▸ **Activity list**
1/ Pull out every line in the listing below that contains the string "Webshop", matching its capitalization.
2/ Take the forum thread about faucet repair jobs further, starting right after its last sentence.

▸ **Provided passage**
They may also expect you to fix it with duct tape. I've been there....


----------



## Tango (Jan 13, 2018)

Talking about the psyche ward, When I was an employee I had to fix the faucets the boss installed because he put them backwards, and he was too stupid to adjust the temperature and diverters. Anyway while working on them some women would pop in and be ecstatic they would be able to take a shower or bath again. It was always strange thinking is she okay in her head or will something happen to me. You'd go back in the hallway and you'd see some standing up staring at nothing, some pacing and some talking to themselves.

It was eerie the hallway lights were off and the only light was from a forlorn window and those people were in shadows. When I got close to the nurse door I really hoped they recognized me and let me out and not think I had to stay as one of them!


----------



## ShtRnsdownhill (Jan 13, 2016)

NyNick said:


> Your right. We have catalogs and the shelf has a stack of $400 faucet kits each box missing only the solenoid. Nobody writes down inventory list. They just tell the manager when we get a call. If we have it we have and if we dont.. he"ll order $1200 worth (3 faucets). Take out the solenoid and throw the faucet on the shelf. Welcome to civil service.

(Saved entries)
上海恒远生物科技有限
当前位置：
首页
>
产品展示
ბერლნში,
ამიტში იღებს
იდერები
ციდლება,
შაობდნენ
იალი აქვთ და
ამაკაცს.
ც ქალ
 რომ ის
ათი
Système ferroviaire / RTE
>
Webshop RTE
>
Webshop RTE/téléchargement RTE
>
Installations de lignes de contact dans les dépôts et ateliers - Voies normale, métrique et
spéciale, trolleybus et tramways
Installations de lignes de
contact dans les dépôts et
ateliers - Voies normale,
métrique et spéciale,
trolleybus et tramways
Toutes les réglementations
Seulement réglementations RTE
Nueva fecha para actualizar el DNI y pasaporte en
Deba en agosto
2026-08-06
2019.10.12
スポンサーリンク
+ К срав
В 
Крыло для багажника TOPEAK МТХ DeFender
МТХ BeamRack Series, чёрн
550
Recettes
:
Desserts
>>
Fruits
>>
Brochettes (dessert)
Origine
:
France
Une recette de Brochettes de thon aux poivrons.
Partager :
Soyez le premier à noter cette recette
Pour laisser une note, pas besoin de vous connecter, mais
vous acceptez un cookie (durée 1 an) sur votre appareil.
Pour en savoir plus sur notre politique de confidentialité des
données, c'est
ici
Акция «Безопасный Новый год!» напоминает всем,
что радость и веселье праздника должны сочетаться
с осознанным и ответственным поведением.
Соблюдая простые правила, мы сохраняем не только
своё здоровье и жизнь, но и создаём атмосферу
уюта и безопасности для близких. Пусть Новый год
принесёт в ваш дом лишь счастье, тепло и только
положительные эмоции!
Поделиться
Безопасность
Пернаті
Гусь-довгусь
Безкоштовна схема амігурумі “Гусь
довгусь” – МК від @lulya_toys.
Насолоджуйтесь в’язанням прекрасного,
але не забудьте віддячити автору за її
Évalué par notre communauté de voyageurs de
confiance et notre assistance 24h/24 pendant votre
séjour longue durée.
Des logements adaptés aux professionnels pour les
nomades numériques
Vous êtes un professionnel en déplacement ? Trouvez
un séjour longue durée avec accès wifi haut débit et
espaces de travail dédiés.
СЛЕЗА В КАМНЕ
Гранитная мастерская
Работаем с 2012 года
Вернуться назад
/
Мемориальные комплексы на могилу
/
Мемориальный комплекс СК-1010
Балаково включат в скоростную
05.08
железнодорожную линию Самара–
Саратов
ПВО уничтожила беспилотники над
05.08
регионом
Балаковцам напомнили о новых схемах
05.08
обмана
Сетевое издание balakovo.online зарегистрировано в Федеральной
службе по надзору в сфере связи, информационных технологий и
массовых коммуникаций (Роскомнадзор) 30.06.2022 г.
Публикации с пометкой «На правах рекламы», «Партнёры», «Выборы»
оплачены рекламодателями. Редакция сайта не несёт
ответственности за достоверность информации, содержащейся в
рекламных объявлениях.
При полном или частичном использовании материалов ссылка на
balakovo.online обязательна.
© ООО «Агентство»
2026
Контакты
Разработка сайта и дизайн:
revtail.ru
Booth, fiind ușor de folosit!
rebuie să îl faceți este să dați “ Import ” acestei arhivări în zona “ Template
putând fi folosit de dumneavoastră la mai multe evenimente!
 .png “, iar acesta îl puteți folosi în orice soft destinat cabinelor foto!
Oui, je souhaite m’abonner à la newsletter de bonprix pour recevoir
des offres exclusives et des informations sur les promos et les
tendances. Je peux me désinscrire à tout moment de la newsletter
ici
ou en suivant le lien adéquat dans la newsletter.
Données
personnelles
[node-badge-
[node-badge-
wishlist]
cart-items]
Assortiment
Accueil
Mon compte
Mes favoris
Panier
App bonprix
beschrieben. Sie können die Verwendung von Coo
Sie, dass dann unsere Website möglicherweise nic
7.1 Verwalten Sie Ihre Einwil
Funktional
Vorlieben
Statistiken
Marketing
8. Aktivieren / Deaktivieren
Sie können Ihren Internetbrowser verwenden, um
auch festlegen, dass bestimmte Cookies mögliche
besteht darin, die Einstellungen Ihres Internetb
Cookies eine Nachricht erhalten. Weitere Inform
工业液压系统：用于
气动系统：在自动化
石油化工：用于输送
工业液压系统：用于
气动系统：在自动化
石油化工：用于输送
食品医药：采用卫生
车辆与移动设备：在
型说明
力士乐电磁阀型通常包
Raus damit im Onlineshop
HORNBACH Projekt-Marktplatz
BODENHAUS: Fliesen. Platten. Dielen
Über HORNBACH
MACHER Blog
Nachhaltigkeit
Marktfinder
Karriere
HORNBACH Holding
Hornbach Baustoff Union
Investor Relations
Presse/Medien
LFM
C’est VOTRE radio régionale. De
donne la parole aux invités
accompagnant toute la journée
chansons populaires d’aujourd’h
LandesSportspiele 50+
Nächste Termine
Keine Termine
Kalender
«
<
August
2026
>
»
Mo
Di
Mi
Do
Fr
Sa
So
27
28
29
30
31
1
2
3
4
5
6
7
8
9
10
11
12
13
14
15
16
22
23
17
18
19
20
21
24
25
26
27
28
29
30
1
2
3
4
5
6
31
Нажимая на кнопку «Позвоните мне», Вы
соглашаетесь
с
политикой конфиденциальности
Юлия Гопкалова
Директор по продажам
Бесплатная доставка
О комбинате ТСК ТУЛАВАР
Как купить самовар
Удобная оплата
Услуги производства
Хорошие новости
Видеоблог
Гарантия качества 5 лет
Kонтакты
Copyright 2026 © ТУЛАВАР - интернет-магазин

▸ **Task responses**
1/
Webshop RTE
Webshop RTE/téléchargement RTE

2/
> I just got a call for one and we dont have any. Its a hassle to go see the broken one because its in a psyche lockup then I would have to explain to the Powers that Be up there I cant fix it because we actually dont have a replacement. I wanted to tell manager i need an order put in so i have it for next shift. My plan was to blow everyone's mind and just order the solenoid which I cant seem to find sold seperately. No mention of it in manuals. I was hoping to post it here and maybe get a quick answer without having to venture into the insane asylum.


ok so you have boxes of these faucets on the shelf minus the solenoid thats always needed, so none of these boxes came with paperwork from the manufacture? and parts diagrams with the instructions that would have part numbers for replace solenoids? and im sure there is an 800 number in the paperwork to talk with a factory rep or warranty for needed parts..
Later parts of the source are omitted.